In the current Boston Phoenix, Reason contributor Harvey Silverglate, co-author of The Shadow University: The Betrayal of Liberty on America's Campuses, has a sharp analysis of Larry Summers' embarrassing retreat from intellectual curiosity in the face of criticism from people offended by his comments on sex difference in math and science achievement:

Two iconic images emerge from this unseemly rout: that of a male Harvard president running for cover because he dares ask an "offensive" question, and that of a female professor promoting the sexist stereotype of the weak, vulnerable woman who gets nauseated, throws up, and has to leave the room for her smelling salts when she encounters an idea she finds threatening. Quite a pair of role models!

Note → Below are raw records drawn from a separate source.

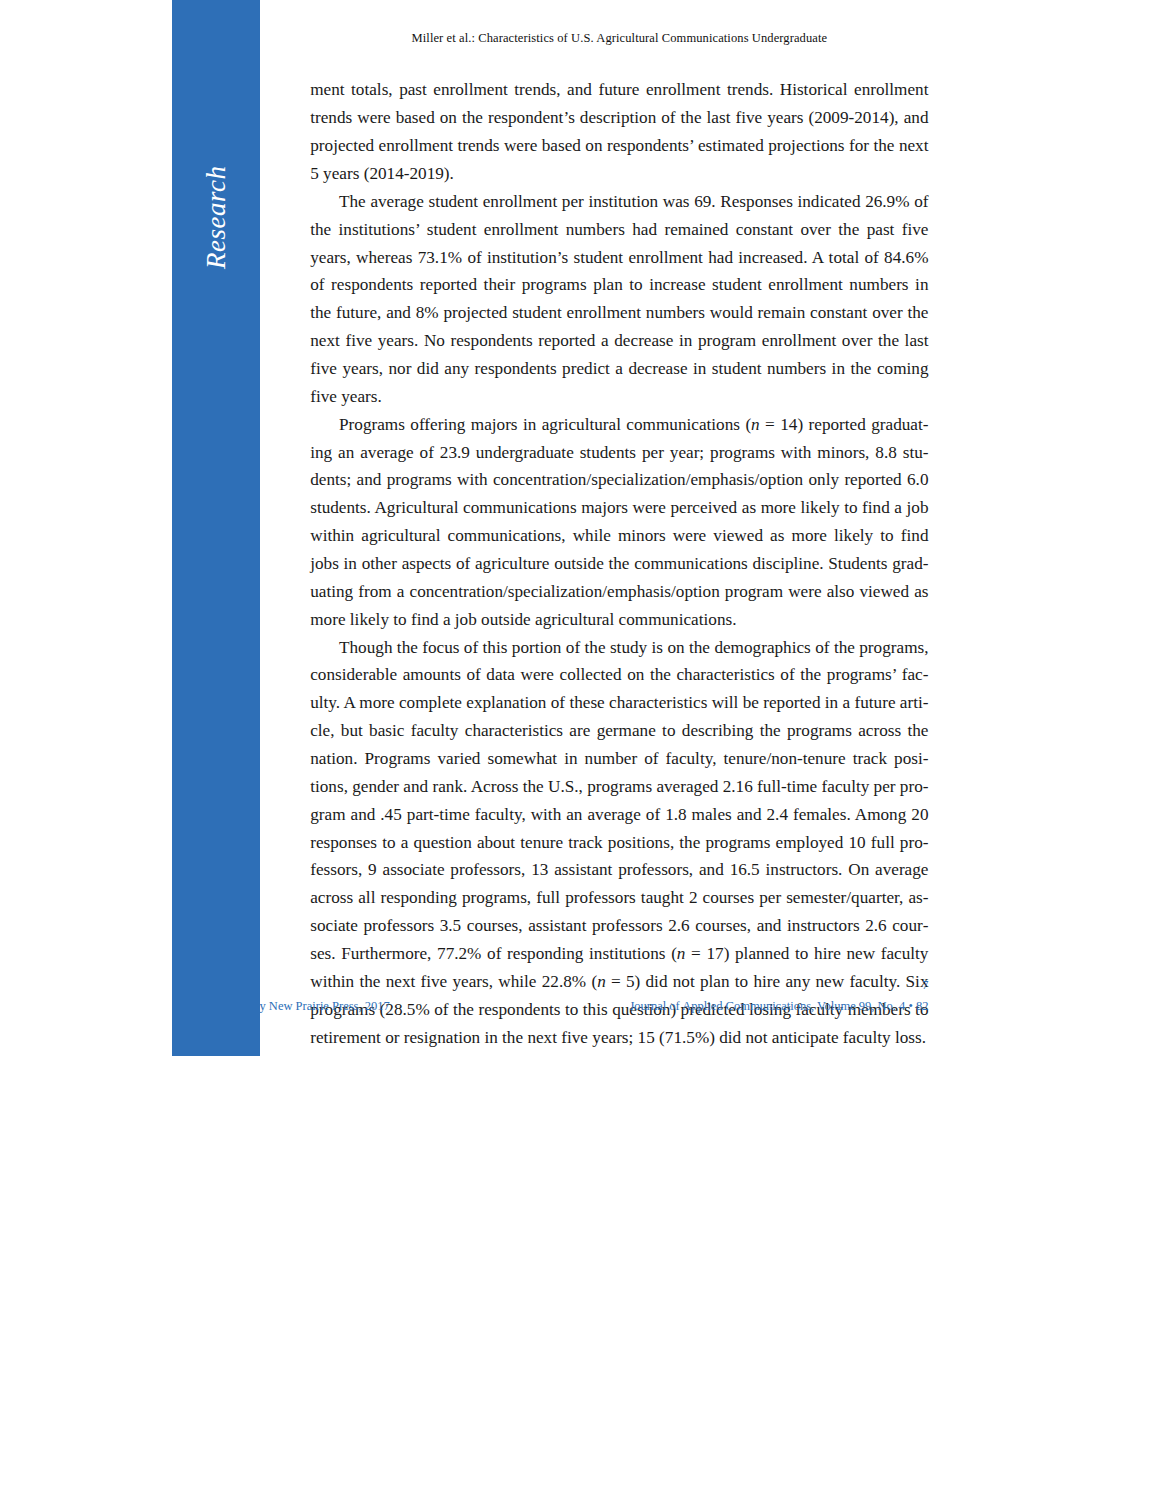Research
Miller et al.: Characteristics of U.S. Agricultural Communications Undergraduate
ment totals, past enrollment trends, and future enrollment trends. Historical enrollment trends were based on the respondent’s description of the last five years (2009-2014), and projected enrollment trends were based on respondents’ estimated projections for the next 5 years (2014-2019).
The average student enrollment per institution was 69. Responses indicated 26.9% of the institutions’ student enrollment numbers had remained constant over the past five years, whereas 73.1% of institution’s student enrollment had increased. A total of 84.6% of respondents reported their programs plan to increase student enrollment numbers in the future, and 8% projected student enrollment numbers would remain constant over the next five years. No respondents reported a decrease in program enrollment over the last five years, nor did any respondents predict a decrease in student numbers in the coming five years.
Programs offering majors in agricultural communications (n = 14) reported graduating an average of 23.9 undergraduate students per year; programs with minors, 8.8 students; and programs with concentration/specialization/emphasis/option only reported 6.0 students. Agricultural communications majors were perceived as more likely to find a job within agricultural communications, while minors were viewed as more likely to find jobs in other aspects of agriculture outside the communications discipline. Students graduating from a concentration/specialization/emphasis/option program were also viewed as more likely to find a job outside agricultural communications.
Though the focus of this portion of the study is on the demographics of the programs, considerable amounts of data were collected on the characteristics of the programs’ faculty. A more complete explanation of these characteristics will be reported in a future article, but basic faculty characteristics are germane to describing the programs across the nation. Programs varied somewhat in number of faculty, tenure/non-tenure track positions, gender and rank. Across the U.S., programs averaged 2.16 full-time faculty per program and .45 part-time faculty, with an average of 1.8 males and 2.4 females. Among 20 responses to a question about tenure track positions, the programs employed 10 full professors, 9 associate professors, 13 assistant professors, and 16.5 instructors. On average across all responding programs, full professors taught 2 courses per semester/quarter, associate professors 3.5 courses, assistant professors 2.6 courses, and instructors 2.6 courses. Furthermore, 77.2% of responding institutions (n = 17) planned to hire new faculty within the next five years, while 22.8% (n = 5) did not plan to hire any new faculty. Six programs (28.5% of the respondents to this question) predicted losing faculty members to retirement or resignation in the next five years; 15 (71.5%) did not anticipate faculty loss.
Published by New Prairie Press, 2017
7
Journal of Applied Communications, Volume 99, No. 4 • 82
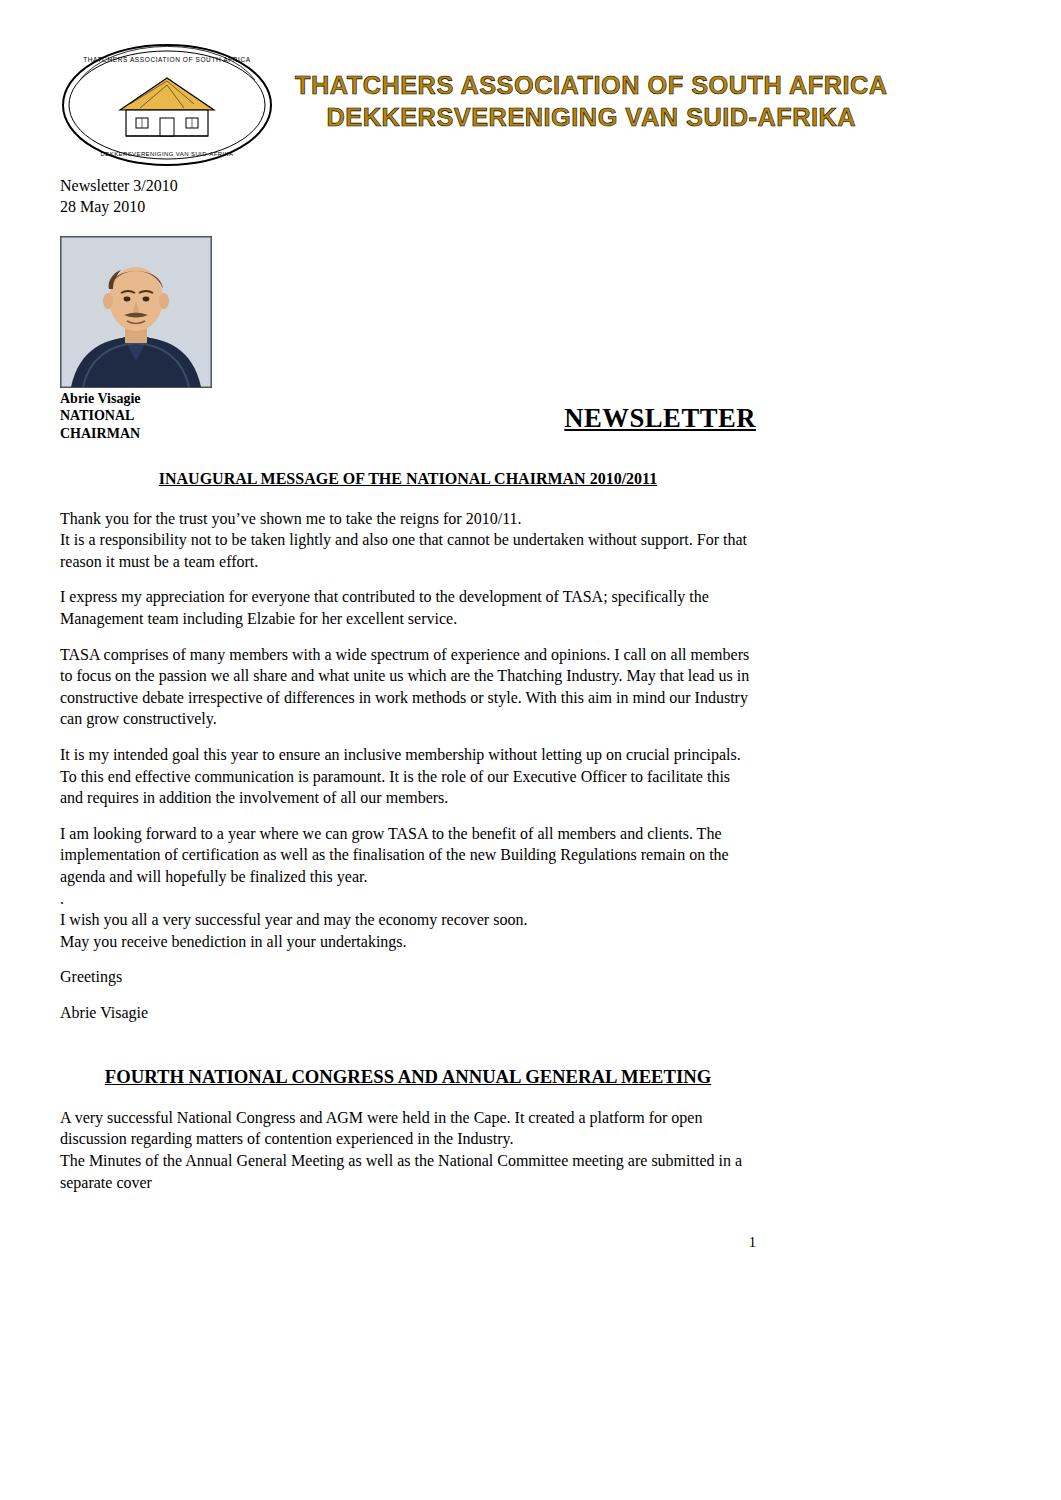THATCHERS ASSOCIATION OF SOUTH AFRICA DEKKERSVERENIGING VAN SUID-AFRIKA
THATCHERS ASSOCIATION OF SOUTH AFRICA
DEKKERSVERENIGING VAN SUID-AFRIKA
Newsletter 3/2010
28 May 2010
Abrie Visagie
NATIONAL CHAIRMAN
NEWSLETTER
INAUGURAL MESSAGE OF THE NATIONAL CHAIRMAN 2010/2011
Thank you for the trust you’ve shown me to take the reigns for 2010/11.
It is a responsibility not to be taken lightly and also one that cannot be undertaken without support. For that reason it must be a team effort.
I express my appreciation for everyone that contributed to the development of TASA; specifically the Management team including Elzabie for her excellent service.
TASA comprises of many members with a wide spectrum of experience and opinions. I call on all members to focus on the passion we all share and what unite us which are the Thatching Industry. May that lead us in constructive debate irrespective of differences in work methods or style. With this aim in mind our Industry can grow constructively.
It is my intended goal this year to ensure an inclusive membership without letting up on crucial principals. To this end effective communication is paramount. It is the role of our Executive Officer to facilitate this and requires in addition the involvement of all our members.
I am looking forward to a year where we can grow TASA to the benefit of all members and clients. The implementation of certification as well as the finalisation of the new Building Regulations remain on the agenda and will hopefully be finalized this year.
.
I wish you all a very successful year and may the economy recover soon.
May you receive benediction in all your undertakings.
Greetings
Abrie Visagie
FOURTH NATIONAL CONGRESS AND ANNUAL GENERAL MEETING
A very successful National Congress and AGM were held in the Cape. It created a platform for open discussion regarding matters of contention experienced in the Industry.
The Minutes of the Annual General Meeting as well as the National Committee meeting are submitted in a separate cover
1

Silverglate's conclusion is both depressing and inspiring:

Summers's surrender may have quieted the mob in the short term, but in the long term he will rue the day he failed to take on the totalitarians once and for all. He could have called a national press conference and invited his detractors to debate issues of academic freedom, entrenched orthodoxies, intellectual research and inquiry, and modalities that might indeed remedy real gender discrimination in the academy. He could have freed himself and every other academic administrator from a tyranny that has turned our university presidents into captives of groupthink–nothing more than yes-men and -women and, oh yes, fundraisers. He could have restored the role of university president from that of mere administrator and fundraiser to public intellectual–defender of academic freedom and rational discourse.

Harvard's Richard Freeman, the economist whose invitation to Summers triggered the tumult, insisted in a January 23 New York Times article by James Traub that he had invited Summers specifically to touch upon provocative issues, because otherwise "he would have given us the same type of babble that university presidents give." This is a sad comment on what has happened to our academic leaders. Lawrence Summers had an unparalleled opportunity to turn the tide in Cambridge and all over the country. He blew it.